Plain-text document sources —
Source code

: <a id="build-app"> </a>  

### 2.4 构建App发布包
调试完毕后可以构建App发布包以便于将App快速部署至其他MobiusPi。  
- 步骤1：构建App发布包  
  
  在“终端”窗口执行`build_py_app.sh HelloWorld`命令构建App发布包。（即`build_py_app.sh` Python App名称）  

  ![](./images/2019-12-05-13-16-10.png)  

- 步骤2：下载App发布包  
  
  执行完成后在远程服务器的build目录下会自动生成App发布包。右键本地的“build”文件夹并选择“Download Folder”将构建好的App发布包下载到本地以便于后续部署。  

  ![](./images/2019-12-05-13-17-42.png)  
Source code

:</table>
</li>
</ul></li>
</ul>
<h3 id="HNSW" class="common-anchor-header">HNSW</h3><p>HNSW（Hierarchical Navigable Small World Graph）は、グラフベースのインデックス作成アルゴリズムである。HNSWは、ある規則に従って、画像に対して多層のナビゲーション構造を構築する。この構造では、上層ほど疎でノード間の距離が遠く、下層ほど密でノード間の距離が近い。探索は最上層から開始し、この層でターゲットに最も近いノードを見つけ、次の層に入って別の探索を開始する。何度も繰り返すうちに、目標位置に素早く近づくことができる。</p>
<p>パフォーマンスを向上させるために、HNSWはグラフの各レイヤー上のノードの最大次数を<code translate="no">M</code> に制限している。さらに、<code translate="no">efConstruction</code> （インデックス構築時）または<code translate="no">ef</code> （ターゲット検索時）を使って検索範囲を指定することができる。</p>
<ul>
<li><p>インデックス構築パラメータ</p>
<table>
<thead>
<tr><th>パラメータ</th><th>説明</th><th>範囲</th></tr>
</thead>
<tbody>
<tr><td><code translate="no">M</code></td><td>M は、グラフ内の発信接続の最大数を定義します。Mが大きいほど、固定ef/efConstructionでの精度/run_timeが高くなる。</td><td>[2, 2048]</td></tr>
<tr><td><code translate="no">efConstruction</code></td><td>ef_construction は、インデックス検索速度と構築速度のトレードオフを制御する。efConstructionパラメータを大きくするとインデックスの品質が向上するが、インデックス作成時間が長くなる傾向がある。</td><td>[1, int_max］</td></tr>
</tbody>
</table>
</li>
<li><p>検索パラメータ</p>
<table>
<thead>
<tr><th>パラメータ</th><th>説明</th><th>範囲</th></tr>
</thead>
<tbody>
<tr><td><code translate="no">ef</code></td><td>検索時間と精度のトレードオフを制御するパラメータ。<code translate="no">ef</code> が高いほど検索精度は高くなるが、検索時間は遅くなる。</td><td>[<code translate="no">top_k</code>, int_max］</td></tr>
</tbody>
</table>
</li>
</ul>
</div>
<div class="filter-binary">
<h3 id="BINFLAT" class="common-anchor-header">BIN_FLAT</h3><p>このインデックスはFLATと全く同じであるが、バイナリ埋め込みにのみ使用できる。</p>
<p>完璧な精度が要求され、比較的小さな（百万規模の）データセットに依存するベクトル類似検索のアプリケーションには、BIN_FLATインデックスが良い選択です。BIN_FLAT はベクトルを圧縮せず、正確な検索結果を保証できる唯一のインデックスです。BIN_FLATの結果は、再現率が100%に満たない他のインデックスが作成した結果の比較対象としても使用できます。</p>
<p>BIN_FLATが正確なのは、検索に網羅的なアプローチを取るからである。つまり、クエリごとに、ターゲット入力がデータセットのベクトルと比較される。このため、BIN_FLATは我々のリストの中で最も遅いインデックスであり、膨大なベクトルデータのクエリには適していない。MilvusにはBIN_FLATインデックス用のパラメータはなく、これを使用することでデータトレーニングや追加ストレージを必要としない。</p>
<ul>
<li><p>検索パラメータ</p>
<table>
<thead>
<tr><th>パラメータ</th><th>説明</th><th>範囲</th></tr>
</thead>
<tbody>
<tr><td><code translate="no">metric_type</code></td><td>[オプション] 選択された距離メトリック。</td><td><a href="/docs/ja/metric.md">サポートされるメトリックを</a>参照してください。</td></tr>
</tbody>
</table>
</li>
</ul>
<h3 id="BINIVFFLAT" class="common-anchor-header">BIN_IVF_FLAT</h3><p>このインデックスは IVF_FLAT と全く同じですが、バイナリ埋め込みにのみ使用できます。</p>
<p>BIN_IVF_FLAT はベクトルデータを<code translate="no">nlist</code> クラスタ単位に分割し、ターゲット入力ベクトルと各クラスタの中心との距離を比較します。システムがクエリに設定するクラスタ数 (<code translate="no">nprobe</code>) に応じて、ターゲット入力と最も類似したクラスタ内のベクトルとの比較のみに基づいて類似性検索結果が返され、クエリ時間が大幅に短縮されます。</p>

WORK INSTRUCTION — How many lines in these entries contain the string "images"? State the number and nothing more.

TASK RESPONSE — 2